Pilules Liuwei Dihuang (LWDH)
Ces pilules, enrichissant le yin et le rein, diminuent l’expression de TNF-α et régulent l’équilibre Th1/Treg, offrant une protection neuronale.
Autres prescriptions notables
Hyungbangpaedok San (HBPDS) réduit la démyélinisation dans l’EAE. Yiguan Jian (YGJ), ciblant le déficit en yin du foie et du rein, retarde l’apparition des symptômes. Les décoctions Wendan et Huangqi Guizhi Wuwu modulent également l’immunité.
Conclusion
La pathogenèse de la SEP en MTC reflète une intégration complexe de la philosophie et de la médecine traditionnelles.

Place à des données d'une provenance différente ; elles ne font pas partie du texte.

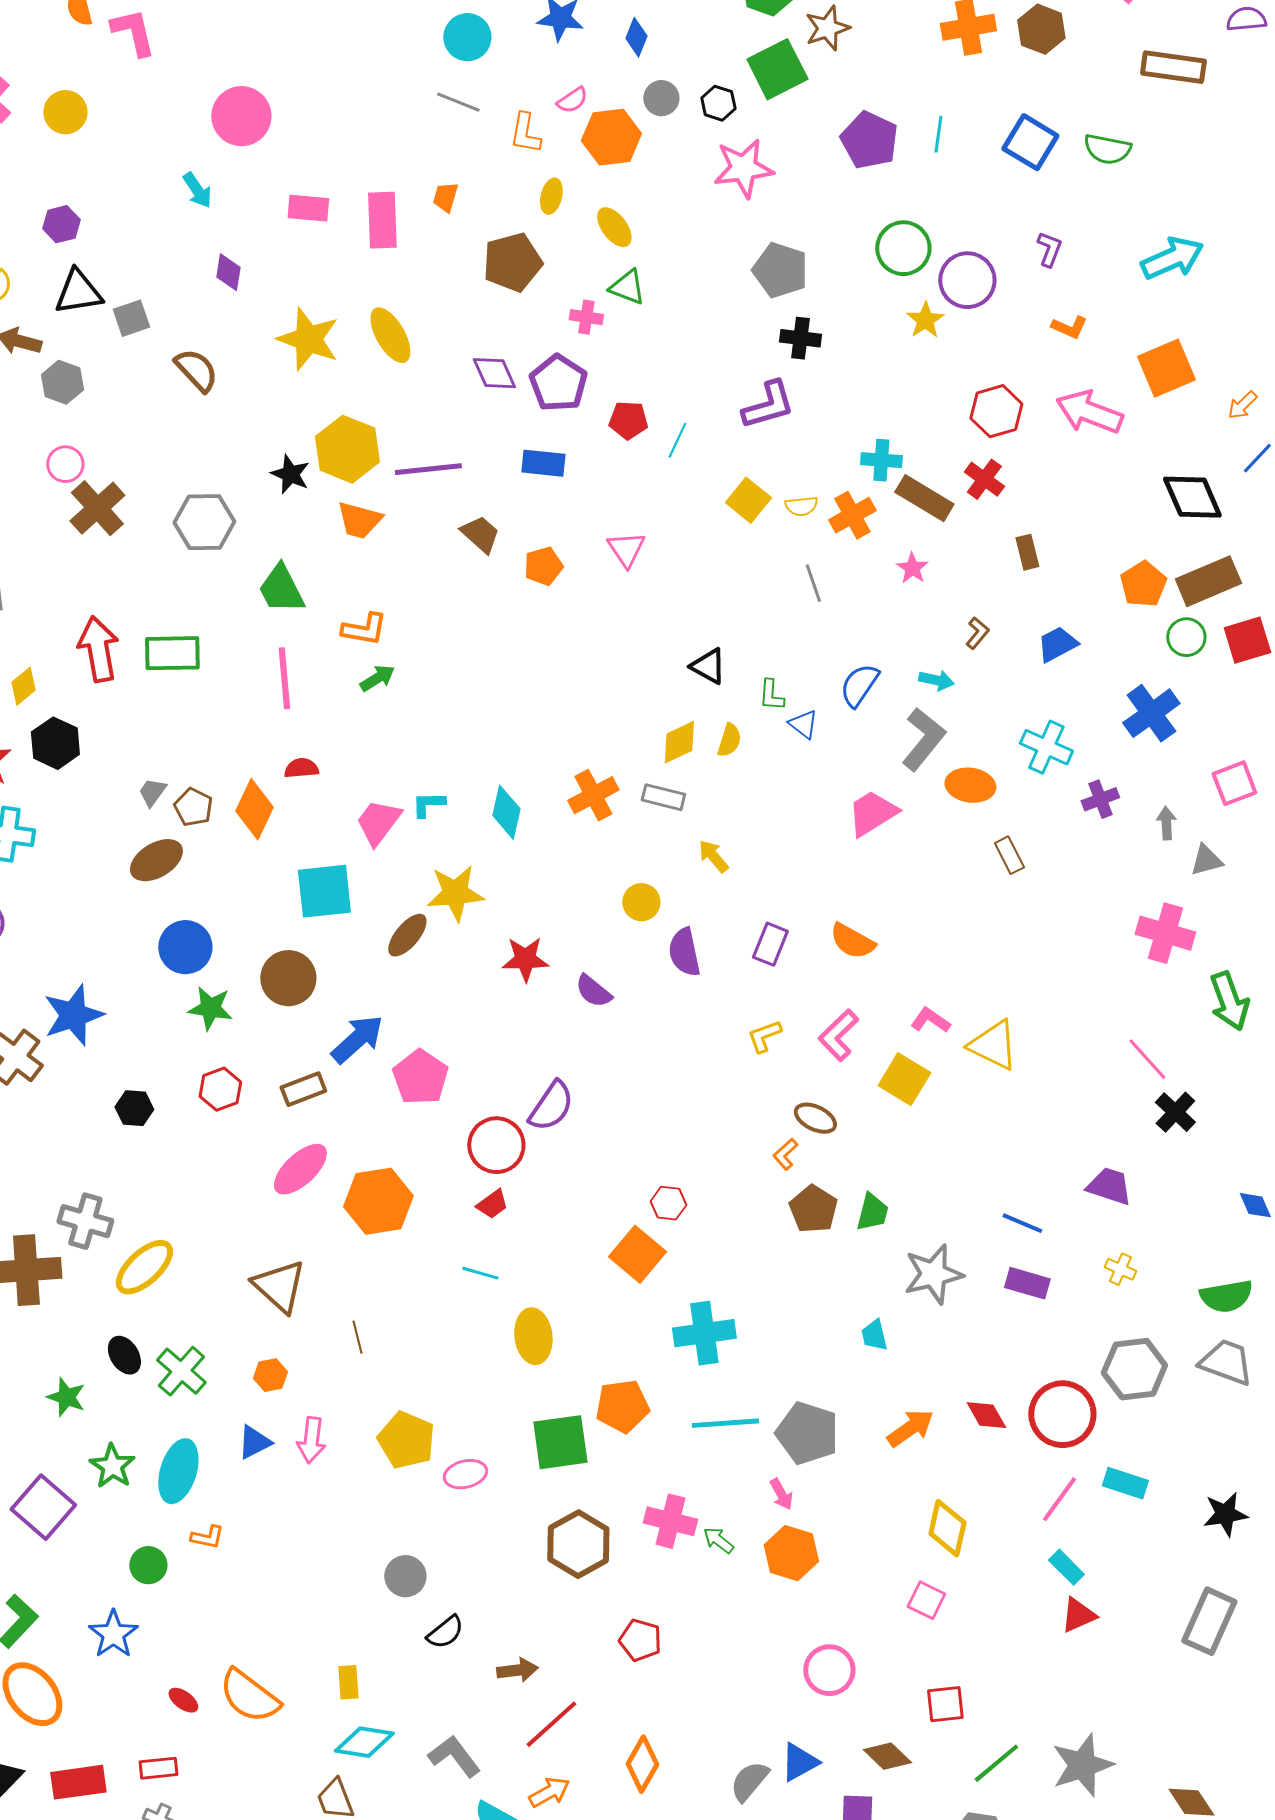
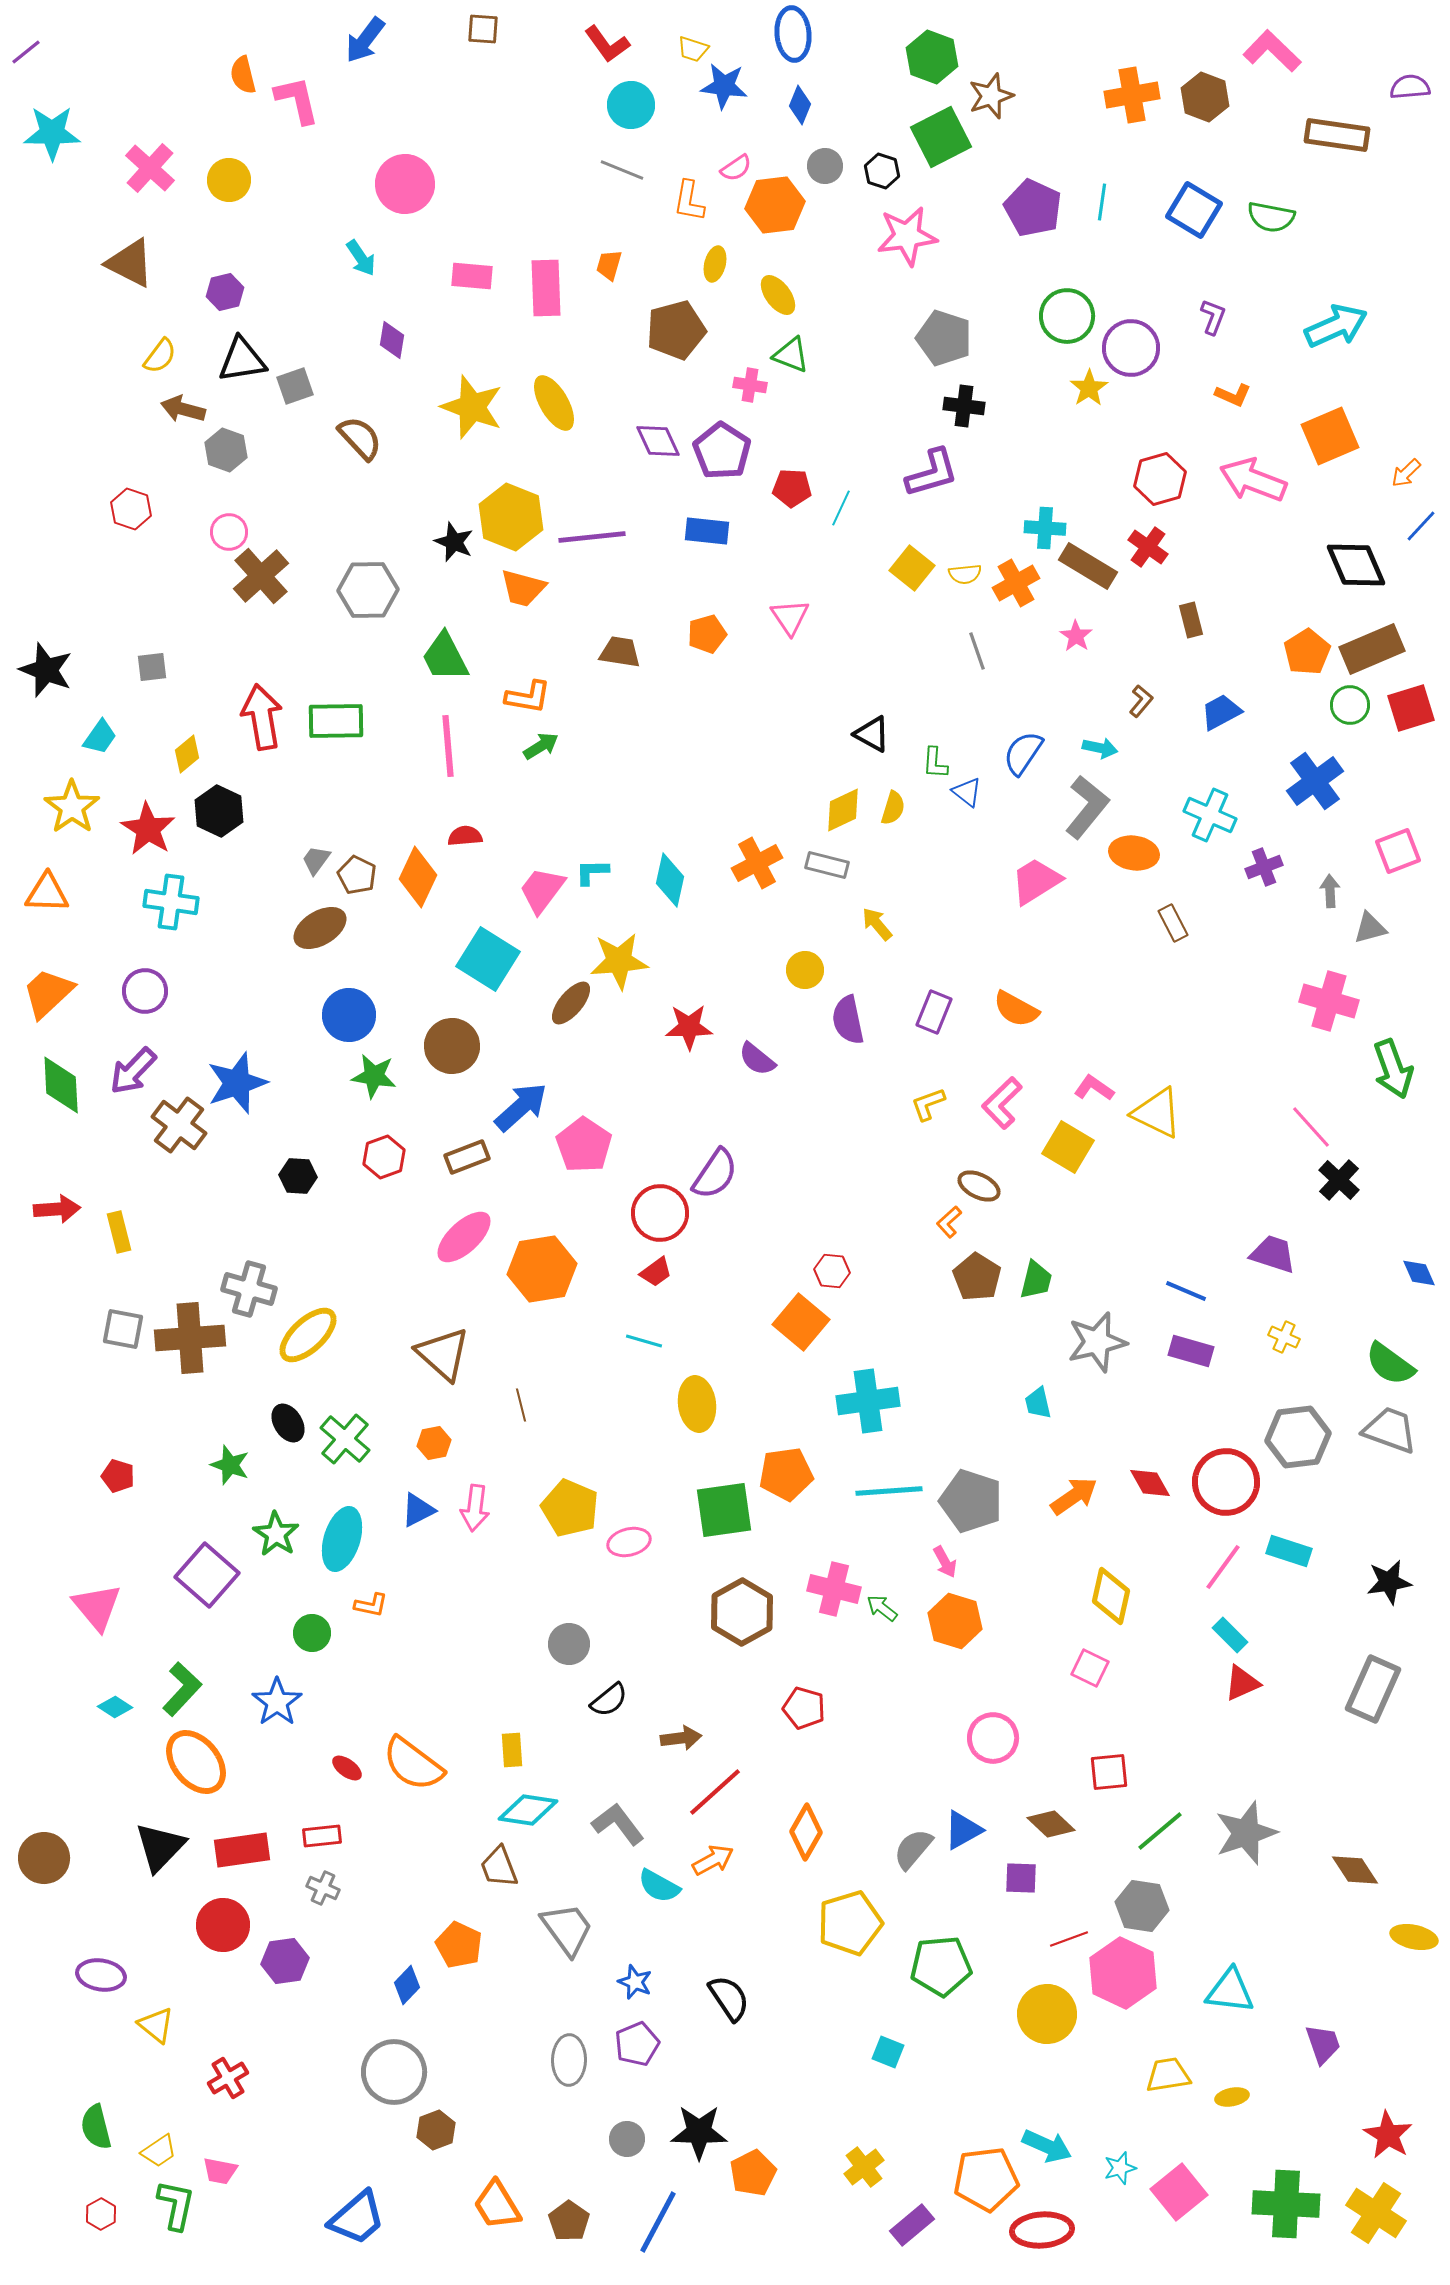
brown trapezoid: (480, 534) -> (620, 652), moved, turned -33
cyan square: (324, 891) -> (488, 959), turned 38
green semicircle: (1226, 1296) -> (1390, 1364), turned 46

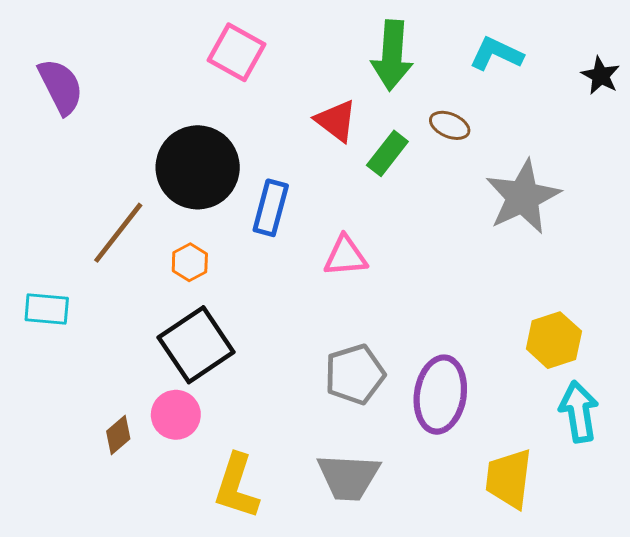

Le traitement dialectique, en améliorant les symptômes et en prolongeant les rémissions, complète les approches occidentales. Des recherches supplémentaires sont nécessaires pour standardiser les critères d’évaluation et les protocoles thérapeutiques. Cette revue souligne le potentiel clinique de la CHM, ouvrant la voie à de futures applications dans la prise en charge de la SEP.